My review of the issues involved in the interpretation of law starts with a critique of the well-known thesis of the contemporary legal philosopher Ronald Dworkin. Dworkin’s position at its highest1 is that there is always one best, right answer to questions of judicial interpretation.

There is one right answer because, in a well-developed legal system, one can always find weightier reasons on one side than another. A tie is highly improbable.2 As there is one right answer judges have no strong discretion, no free choice that is, to opt between alternatives because all but one are wrong answers3 — the applicable standards, on the facts, determine only one answer. And this finding or discovering of ‘right’ or ‘true’ answers means, quite happily for Dworkin, that the system with its unelected judges is, from a democratic viewpoint, unsullied. Were judges to have strong discretion in all or even some cases then the retroactive creation of legal rights and the authority of the unelected over the elected would have to be admitted.4

From this alleged fact of a theoretically discoverable ‘right’ answer to any question of law it follows that judges have a duty to find that answer and that one of the parties has a right to a decision in her favour.5 And as the law always yields an answer there is no need for judges to legislate6 (z.e. to look to policy); their job is to ‘discover’ or ‘find’ this existing ‘right’ answer (i.e. by weighing principles).

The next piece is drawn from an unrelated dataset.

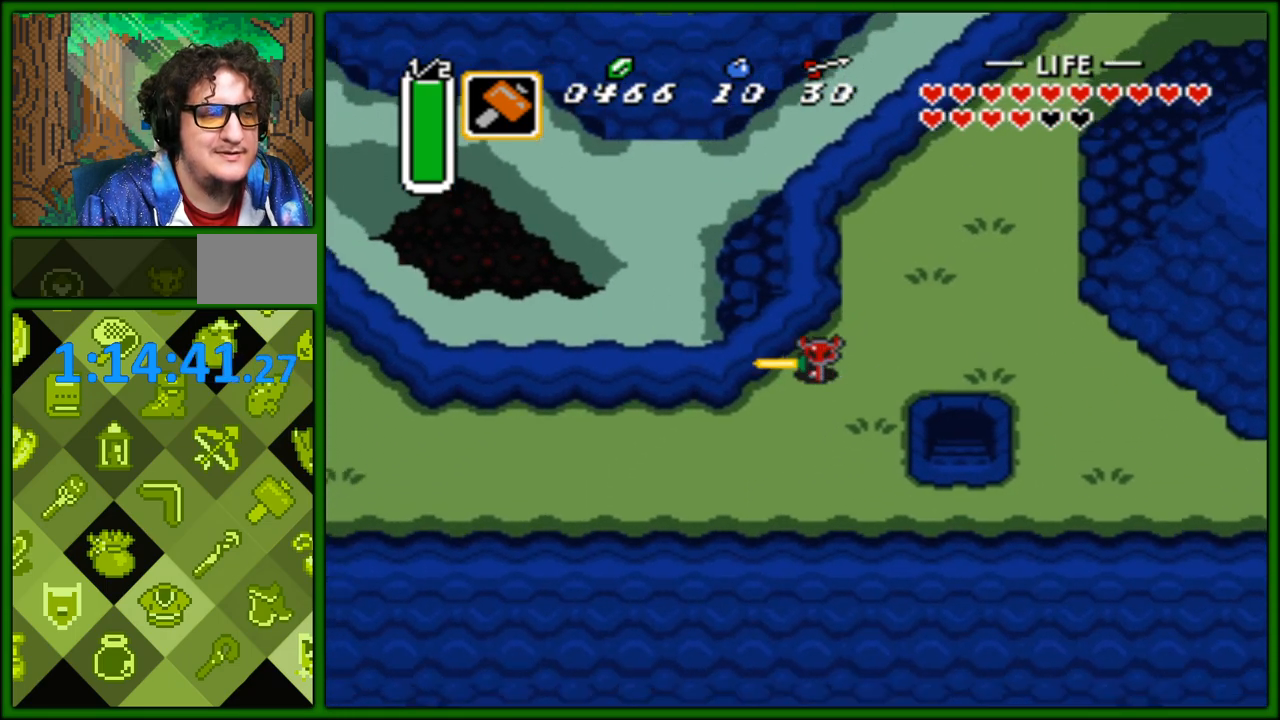
{"buttons": ["A"], "events": []}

How are Dworkinian judges to ‘find’ these ‘right’ answers? The task is massive. It involves “... constructing] a scheme of abstract and concrete principles that provides a coherent justification for all common law precedents and, so far as these are to be justified on principle, constitutional and statutory provisions as well.”7 T o undertake this task Dworkin imagines a superhuman judge he names Hercules.

Hercules looks to the settled law of a jurisdiction — the clear-cut statutes, cases and constitutional provisions — in order to shape a theory of principles and rights “which best explains and justifies this settled law.”8 This theory is then applied by Hercules to the case at hand9 to ‘find’ the ‘right’ answer. But in ‘discovering’ and applying this best explanatory and justificatory theory of the settled law Hercules does not ‘make law’, not even in Dworkin’s sense of law which includes both rules and principles.10

I am interested in Dworkin’s interpretive theory predominantly on the prescriptive level. Is it an approach to be recommended to judges? Subsumed within that question lies an evaluation of the coherence of the notion of ‘one right answer’ in judicial interpretation. However as for Dworkin’s theory on the descriptive level, as a claim about how judges (in common law systems at any rate) in fact do interpret the cases that come before them, I merely make five comments. Firstly, it is not absolutely clear whether Dworkin actually does advocate his theory as the best description of actual judicial practice.11 Secondly, if he does, then resolution of that claim is a purely empirical matter needing only testing against decisions in actual cases. The number of conflicting cases needed to disprove the Dworkinian descriptive claim would be a matter of dispute. Thirdly, as a descriptive theory only, the use of a mythical figure, a mythical figure of unparalleled abilities, as the only competent utilizer of the theory seems to undermine its practicality. The theory would be better with Hercules omitted. Fourthly, I note and adopt Mackie’s six comments12 about Dworkin’s theory as a descriptive theory including Mackie’s observation that what judges say they are doing, what they think they are doing, and what an accurate, impartial description of what they are doing would be are all distinct and need not converge.

(“Such a divergence is not even improbable, because even where new law is being made, it will seem fairer if this fact is concealed and the decision is believed to enforce only presently existing rights.”13) Finally, I merely comment that in my opinion it is wildly improbable that most, many, or even a solid minority of judges do follow anything like Dworkin’s proposed method of decision-making and Taw-finding’.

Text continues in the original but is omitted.